Objectif : lutter contre les logements vides. L’histoire est racontée par le journal Le Parisien. À Châtillon‑Coligny, une petite bourgade du Loiret de 1 894 habitants, la lutte contre les logements vides est devenue une priorité. Selon le maire, Florent De Wilde, entre 100 et 150 logements seraient vacants, soit près de 10% du parc immobilier, donc plus que la moyenne nationale (autour de 7,7–8% selon l’Insee).
Pas question de sanctionner les propriétaires pour l’édile. Ici, c’est l’esprit d’incitation qui prime. Pour ce faire, De Wilde, qui a été réélu maire – il était le seul à se présenter – le mois dernier, veut utiliser l’outil juridique : la menace d’une expropriation est ainsi brandie pour débloquer des situations rendues complexes (successions compliquées, patrimoine laissé à l’abandon). L’élu souhaite s’appuyer sur la procédure d’« état d’abandon manifeste » pour remettre en état des immeubles du centre‑ville. Histoire de reprendre la main, alors que la marge de manœuvre est petite dans ce genre de dossier.
Un outil juridique très encadré
La stratégie du maire de Châtillon‑Coligny s’appuie sur un dispositif très précis défini par le Code général des collectivités territoriales : la procédure d’« abandon manifeste ». Le maire peut cibler des maisons, immeubles ou terrains situés dans la ville qui n’ont plus d’occupant et qui ne sont plus entretenus depuis longtemps.
Ainsi, dans les faits, le maire commence par dresser un procès‑verbal provisoire d’abandon manifeste, après avoir recherché les propriétaires, titulaires de droits réels et autres personnes intéressées. Ce document est affiché pendant trois mois en mairie et sur le bien concerné, tout en étant notifié aux ayants droit.

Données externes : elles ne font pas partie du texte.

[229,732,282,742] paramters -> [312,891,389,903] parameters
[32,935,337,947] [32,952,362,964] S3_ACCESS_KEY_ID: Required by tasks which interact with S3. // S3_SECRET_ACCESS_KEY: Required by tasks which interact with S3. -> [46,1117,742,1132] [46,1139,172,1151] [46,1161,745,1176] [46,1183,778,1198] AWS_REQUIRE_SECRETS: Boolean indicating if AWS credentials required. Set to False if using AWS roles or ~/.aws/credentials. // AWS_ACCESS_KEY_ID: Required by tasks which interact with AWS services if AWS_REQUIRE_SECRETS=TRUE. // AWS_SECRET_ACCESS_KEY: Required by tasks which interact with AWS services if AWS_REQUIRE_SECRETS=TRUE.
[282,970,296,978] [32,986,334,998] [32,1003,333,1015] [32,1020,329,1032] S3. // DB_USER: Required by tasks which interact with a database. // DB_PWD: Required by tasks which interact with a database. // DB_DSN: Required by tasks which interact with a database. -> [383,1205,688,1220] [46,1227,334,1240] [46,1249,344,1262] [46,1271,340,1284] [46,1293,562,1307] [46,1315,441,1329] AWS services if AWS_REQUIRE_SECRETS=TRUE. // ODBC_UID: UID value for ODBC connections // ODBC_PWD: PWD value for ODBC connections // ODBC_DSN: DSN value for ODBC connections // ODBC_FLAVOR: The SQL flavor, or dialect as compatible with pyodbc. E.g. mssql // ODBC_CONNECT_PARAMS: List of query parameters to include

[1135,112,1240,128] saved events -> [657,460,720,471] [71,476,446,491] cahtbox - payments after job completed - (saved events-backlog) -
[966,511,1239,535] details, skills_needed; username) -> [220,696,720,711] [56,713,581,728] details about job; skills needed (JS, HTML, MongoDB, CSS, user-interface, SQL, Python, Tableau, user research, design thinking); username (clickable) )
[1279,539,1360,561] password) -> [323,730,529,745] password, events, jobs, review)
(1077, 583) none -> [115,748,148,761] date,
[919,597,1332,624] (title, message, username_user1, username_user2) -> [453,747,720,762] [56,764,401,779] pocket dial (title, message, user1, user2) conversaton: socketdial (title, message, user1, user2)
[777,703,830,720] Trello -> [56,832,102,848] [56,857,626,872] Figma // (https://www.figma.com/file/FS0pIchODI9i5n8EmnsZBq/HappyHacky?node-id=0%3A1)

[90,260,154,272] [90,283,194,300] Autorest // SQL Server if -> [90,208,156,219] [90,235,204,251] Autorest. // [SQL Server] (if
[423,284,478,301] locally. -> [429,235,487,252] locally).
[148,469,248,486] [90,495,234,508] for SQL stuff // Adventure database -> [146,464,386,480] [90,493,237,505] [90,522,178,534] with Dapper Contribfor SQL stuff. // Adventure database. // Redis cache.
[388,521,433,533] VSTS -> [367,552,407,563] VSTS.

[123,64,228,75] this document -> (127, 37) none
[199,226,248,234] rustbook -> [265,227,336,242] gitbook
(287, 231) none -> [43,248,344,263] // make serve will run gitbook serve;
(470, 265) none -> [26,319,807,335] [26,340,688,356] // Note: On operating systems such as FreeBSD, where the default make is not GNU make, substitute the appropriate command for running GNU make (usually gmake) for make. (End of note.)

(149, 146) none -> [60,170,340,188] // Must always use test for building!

À compter de cette date, le propriétaire a un délai de trois mois pour réagir. Soit il remet les lieux en état (travaux, entretien, changement d’usage, etc.), soit il signe avec la mairie une convention prévoyant des travaux dans un délai déterminé, une forme d’engagement formel et strict. Si tout est respecté, la procédure prend fin ; sinon, le conseil municipal est saisi et peut décider de lancer une expropriation pour cause d’utilité publique, au profit de la commune ou d’un organisme chargé d’une opération d’aménagement.
Un levier puissant mais difficile à généraliser
L’abandon manifeste permet donc aux maires de traiter des logements laissés à l’abandon afin de les remettre sur le marché. La solution miracle ? Pas forcément : les retours de terrain de plusieurs établissements publics fonciers pointent encore de fortes limites.
Premier frein : la lourdeur administrative. Il faut passer par de multiples étapes. La recherche des ayants droit est une première marche et elle peut être extrêmement complexe, notamment quand la succession est ancienne. Ensuite viennent l’affichage, la rédaction des procès‑verbaux, la délibération du conseil municipal, autant de paliers qui doivent être sécurisés juridiquement. Tout cela a un coût, d’autant plus que, si la commune récupère le bien, elle doit financer l’acquisition (indemnité d’expropriation) et la réhabilitation, sans compter, dans des cas extrêmes, la démolition et la reconstruction.
Autre problème : le temps. Les procédures peuvent durer plusieurs mois, voire plusieurs années. Entre le premier constat d’abandon et la remise sur le marché, les recours devant le juge de l’expropriation ou les juridictions administratives peuvent être nombreux et s’éterniser.
Alors que la France souffre de ses logements vacants, plus particulièrement dans les petits villages, et que cet argument a été utilisé maintes fois lors des dernières élections municipales pour libérer des espaces, le choix de Châtillon‑Coligny d’assumer publiquement le recours à l’« abandon manifeste » illustre la volonté de certains maires ruraux d’utiliser au maximum les outils juridiques disponibles pour reprendre la main sur leur parc vacant.